● **Section de texte**:
________________

LES INCERTITUDES D’UN ACCORD COLLECTIF HISTORIQUE

Enquête | publié le : 12.11.2013 | CAROLINE COQ-CHODORGE

La branche industrie pharmaceutique vient de signer un avenant à l’accord collectif en prévoyance et santé. Considéré comme bien géré, ce contrat de branche satisfait presque tous les partenaires sociaux mais n’échappe pas aux dernières évolutions législatives.

Plus de 80 000 salariés couverts et 70 000 ayants droit : le régime de prévoyance collectif de la branche de l’industrie pharmaceutique est l’un des plus larges et l’un des plus anciens, puisqu’il remonte à 1965. Les incertitudes sur les clauses de recommandation ont conduit les partenaires sociaux à repousser à 2014 un nouvel accord, et un simple avenant a été signé le 25 septembre 2013.

Même la Fnic-CGT, seule non-signataire, reconnaît que « c’est un excellent accord, solidaire, très bien géré, qui ne peut qu’être cité en exemple », explique son secrétaire fédéral Manuel Blanco.

________________

● **Extraits de liste**:

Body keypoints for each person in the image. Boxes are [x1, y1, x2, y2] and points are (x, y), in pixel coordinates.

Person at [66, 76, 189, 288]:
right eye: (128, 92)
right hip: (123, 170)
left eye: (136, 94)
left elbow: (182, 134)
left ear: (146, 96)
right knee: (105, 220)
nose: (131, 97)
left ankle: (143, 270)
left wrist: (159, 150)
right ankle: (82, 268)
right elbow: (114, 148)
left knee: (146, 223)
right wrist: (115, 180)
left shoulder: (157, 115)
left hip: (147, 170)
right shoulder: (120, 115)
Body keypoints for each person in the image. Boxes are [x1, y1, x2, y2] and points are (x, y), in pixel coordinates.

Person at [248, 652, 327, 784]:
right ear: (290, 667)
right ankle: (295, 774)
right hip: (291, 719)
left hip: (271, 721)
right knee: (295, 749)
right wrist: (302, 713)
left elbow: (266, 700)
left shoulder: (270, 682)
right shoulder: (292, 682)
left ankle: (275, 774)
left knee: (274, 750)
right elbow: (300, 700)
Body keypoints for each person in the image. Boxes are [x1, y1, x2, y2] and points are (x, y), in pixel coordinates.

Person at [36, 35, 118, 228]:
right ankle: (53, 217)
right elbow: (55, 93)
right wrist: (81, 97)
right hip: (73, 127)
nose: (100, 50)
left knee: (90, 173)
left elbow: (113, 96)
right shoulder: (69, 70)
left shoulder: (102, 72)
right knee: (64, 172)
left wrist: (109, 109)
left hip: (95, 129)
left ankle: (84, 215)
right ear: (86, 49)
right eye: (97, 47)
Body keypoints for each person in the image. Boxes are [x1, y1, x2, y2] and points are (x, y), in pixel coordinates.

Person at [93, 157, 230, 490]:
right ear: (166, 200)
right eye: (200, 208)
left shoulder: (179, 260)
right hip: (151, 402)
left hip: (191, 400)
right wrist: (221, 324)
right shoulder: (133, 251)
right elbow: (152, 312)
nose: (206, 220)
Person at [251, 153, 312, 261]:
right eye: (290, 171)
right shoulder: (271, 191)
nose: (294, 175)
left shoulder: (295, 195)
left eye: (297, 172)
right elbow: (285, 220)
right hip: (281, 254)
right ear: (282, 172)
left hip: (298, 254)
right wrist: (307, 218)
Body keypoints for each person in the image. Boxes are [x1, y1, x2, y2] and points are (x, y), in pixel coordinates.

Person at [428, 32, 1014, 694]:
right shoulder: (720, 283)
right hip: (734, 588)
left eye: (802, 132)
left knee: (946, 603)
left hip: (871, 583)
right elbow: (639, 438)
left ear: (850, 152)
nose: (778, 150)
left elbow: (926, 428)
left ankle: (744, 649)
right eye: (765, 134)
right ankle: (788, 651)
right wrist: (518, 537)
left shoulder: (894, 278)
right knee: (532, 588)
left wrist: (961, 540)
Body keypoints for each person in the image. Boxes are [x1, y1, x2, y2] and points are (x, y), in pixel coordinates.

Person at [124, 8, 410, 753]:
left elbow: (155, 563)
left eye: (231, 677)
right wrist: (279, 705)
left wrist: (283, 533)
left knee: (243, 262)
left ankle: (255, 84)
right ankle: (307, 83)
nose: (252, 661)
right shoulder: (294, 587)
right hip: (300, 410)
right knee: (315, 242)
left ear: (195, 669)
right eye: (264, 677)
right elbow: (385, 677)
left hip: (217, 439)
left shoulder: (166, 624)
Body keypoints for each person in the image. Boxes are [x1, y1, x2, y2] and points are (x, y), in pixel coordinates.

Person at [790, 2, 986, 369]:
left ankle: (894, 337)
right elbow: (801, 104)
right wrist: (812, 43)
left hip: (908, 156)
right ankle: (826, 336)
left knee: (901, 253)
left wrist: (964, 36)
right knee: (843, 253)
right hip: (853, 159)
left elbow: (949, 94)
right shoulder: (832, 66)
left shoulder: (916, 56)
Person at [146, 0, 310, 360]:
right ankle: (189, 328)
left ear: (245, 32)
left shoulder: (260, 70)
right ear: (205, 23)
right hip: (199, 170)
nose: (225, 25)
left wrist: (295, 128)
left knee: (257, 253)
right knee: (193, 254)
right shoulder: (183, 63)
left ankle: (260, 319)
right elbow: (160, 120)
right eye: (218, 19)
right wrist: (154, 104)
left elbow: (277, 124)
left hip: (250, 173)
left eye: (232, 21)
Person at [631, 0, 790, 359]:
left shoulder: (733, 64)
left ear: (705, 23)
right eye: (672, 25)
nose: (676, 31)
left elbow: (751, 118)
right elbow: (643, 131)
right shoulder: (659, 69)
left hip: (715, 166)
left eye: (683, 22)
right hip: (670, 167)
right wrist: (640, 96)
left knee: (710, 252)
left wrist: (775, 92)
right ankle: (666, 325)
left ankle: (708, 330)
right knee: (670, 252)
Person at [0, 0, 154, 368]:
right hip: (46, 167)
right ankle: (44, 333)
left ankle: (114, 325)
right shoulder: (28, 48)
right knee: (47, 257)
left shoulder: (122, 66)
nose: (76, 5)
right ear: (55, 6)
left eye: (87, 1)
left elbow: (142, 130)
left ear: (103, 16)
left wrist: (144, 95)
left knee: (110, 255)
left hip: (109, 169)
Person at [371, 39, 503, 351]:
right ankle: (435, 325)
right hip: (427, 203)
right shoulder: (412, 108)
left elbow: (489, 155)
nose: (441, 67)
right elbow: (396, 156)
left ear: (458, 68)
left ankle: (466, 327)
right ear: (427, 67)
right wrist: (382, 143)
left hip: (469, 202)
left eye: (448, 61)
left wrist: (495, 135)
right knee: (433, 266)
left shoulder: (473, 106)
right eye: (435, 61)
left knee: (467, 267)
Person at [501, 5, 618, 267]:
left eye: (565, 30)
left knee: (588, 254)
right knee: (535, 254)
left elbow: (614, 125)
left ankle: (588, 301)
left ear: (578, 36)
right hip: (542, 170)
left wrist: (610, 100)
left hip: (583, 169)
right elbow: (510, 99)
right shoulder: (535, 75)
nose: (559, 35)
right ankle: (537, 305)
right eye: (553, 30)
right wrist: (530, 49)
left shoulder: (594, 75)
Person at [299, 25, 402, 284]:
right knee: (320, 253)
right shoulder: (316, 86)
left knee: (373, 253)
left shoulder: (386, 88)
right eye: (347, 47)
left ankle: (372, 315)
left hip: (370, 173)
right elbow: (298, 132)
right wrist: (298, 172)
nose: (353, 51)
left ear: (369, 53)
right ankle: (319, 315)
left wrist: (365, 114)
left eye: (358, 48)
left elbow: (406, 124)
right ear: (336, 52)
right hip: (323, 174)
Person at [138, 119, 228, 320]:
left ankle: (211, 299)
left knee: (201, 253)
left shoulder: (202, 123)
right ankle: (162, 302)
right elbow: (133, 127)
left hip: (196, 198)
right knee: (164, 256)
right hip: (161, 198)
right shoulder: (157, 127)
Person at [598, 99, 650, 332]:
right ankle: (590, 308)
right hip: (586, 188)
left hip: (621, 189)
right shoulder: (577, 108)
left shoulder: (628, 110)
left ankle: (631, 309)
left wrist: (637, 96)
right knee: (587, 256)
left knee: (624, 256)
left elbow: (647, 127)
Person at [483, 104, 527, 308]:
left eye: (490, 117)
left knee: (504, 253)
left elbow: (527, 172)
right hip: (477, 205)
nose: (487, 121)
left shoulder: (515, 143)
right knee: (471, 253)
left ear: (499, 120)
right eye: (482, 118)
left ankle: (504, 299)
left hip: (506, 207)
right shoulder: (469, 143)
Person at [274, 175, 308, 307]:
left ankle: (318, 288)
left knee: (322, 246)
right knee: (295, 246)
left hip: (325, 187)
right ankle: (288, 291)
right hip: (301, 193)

________________

● **Consigne**: Restituez à l'identique, dans le texte sur l'accord collectif de l'industrie pharmaceutique, tout ce qui va de « Enquête | publié » jusqu'à « dernières évolutions législatives. ». La liste n'est d'aucune utilité ici.

● **Tâche accomplie**:
Enquête | publié le : 12.11.2013 | CAROLINE COQ-CHODORGE

La branche industrie pharmaceutique vient de signer un avenant à l’accord collectif en prévoyance et santé. Considéré comme bien géré, ce contrat de branche satisfait presque tous les partenaires sociaux mais n’échappe pas aux dernières évolutions législatives.